**TO-DO ITEM**
Nothing in the records should differ when they are repeated. Restate them word for word.

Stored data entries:
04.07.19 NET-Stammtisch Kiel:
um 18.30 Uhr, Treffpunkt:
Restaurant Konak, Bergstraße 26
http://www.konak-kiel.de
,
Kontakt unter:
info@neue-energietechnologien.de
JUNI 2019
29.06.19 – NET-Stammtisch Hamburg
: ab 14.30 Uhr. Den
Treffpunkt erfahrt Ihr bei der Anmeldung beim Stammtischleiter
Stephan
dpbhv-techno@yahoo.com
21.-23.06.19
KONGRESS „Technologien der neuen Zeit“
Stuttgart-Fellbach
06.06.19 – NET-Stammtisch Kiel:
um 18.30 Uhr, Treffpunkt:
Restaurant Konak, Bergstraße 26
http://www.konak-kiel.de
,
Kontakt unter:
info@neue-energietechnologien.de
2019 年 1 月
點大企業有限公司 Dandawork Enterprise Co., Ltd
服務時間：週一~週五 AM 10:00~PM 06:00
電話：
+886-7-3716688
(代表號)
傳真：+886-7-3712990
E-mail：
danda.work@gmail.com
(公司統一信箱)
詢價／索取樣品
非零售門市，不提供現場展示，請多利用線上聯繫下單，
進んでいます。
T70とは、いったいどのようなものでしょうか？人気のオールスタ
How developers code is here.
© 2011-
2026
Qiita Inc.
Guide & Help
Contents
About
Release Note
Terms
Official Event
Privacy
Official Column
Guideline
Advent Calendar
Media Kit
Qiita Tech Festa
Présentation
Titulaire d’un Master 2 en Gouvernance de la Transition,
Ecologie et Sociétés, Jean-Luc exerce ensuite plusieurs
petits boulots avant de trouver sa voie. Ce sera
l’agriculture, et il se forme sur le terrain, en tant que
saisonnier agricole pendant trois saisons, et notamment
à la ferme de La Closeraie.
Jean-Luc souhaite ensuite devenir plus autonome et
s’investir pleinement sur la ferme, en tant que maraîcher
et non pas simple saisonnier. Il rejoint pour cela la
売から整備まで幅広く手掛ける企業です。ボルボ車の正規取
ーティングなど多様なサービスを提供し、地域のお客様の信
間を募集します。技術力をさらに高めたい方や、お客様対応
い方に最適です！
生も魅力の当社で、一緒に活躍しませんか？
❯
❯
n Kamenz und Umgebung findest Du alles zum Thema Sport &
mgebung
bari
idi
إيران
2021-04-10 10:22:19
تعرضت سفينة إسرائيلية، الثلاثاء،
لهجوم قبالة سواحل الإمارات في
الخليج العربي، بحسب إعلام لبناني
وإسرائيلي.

**RESULT FOR THIS TASK**
04.07.19 NET-Stammtisch Kiel:
um 18.30 Uhr, Treffpunkt:
Restaurant Konak, Bergstraße 26
http://www.konak-kiel.de
,
Kontakt unter:
info@neue-energietechnologien.de
JUNI 2019
29.06.19 – NET-Stammtisch Hamburg
: ab 14.30 Uhr. Den
Treffpunkt erfahrt Ihr bei der Anmeldung beim Stammtischleiter
Stephan
dpbhv-techno@yahoo.com
21.-23.06.19
KONGRESS „Technologien der neuen Zeit“
Stuttgart-Fellbach
06.06.19 – NET-Stammtisch Kiel:
um 18.30 Uhr, Treffpunkt:
Restaurant Konak, Bergstraße 26
http://www.konak-kiel.de
,
Kontakt unter:
info@neue-energietechnologien.de
2019 年 1 月
點大企業有限公司 Dandawork Enterprise Co., Ltd
服務時間：週一~週五 AM 10:00~PM 06:00
電話：
+886-7-3716688
(代表號)
傳真：+886-7-3712990
E-mail：
danda.work@gmail.com
(公司統一信箱)
詢價／索取樣品
非零售門市，不提供現場展示，請多利用線上聯繫下單，
進んでいます。
T70とは、いったいどのようなものでしょうか？人気のオールスタ
How developers code is here.
© 2011-
2026
Qiita Inc.
Guide & Help
Contents
About
Release Note
Terms
Official Event
Privacy
Official Column
Guideline
Advent Calendar
Media Kit
Qiita Tech Festa
Présentation
Titulaire d’un Master 2 en Gouvernance de la Transition,
Ecologie et Sociétés, Jean-Luc exerce ensuite plusieurs
petits boulots avant de trouver sa voie. Ce sera
l’agriculture, et il se forme sur le terrain, en tant que
saisonnier agricole pendant trois saisons, et notamment
à la ferme de La Closeraie.
Jean-Luc souhaite ensuite devenir plus autonome et
s’investir pleinement sur la ferme, en tant que maraîcher
et non pas simple saisonnier. Il rejoint pour cela la
売から整備まで幅広く手掛ける企業です。ボルボ車の正規取
ーティングなど多様なサービスを提供し、地域のお客様の信
間を募集します。技術力をさらに高めたい方や、お客様対応
い方に最適です！
生も魅力の当社で、一緒に活躍しませんか？
❯
❯
n Kamenz und Umgebung findest Du alles zum Thema Sport &
mgebung
bari
idi
إيران
2021-04-10 10:22:19
تعرضت سفينة إسرائيلية، الثلاثاء،
لهجوم قبالة سواحل الإمارات في
الخليج العربي، بحسب إعلام لبناني
وإسرائيلي.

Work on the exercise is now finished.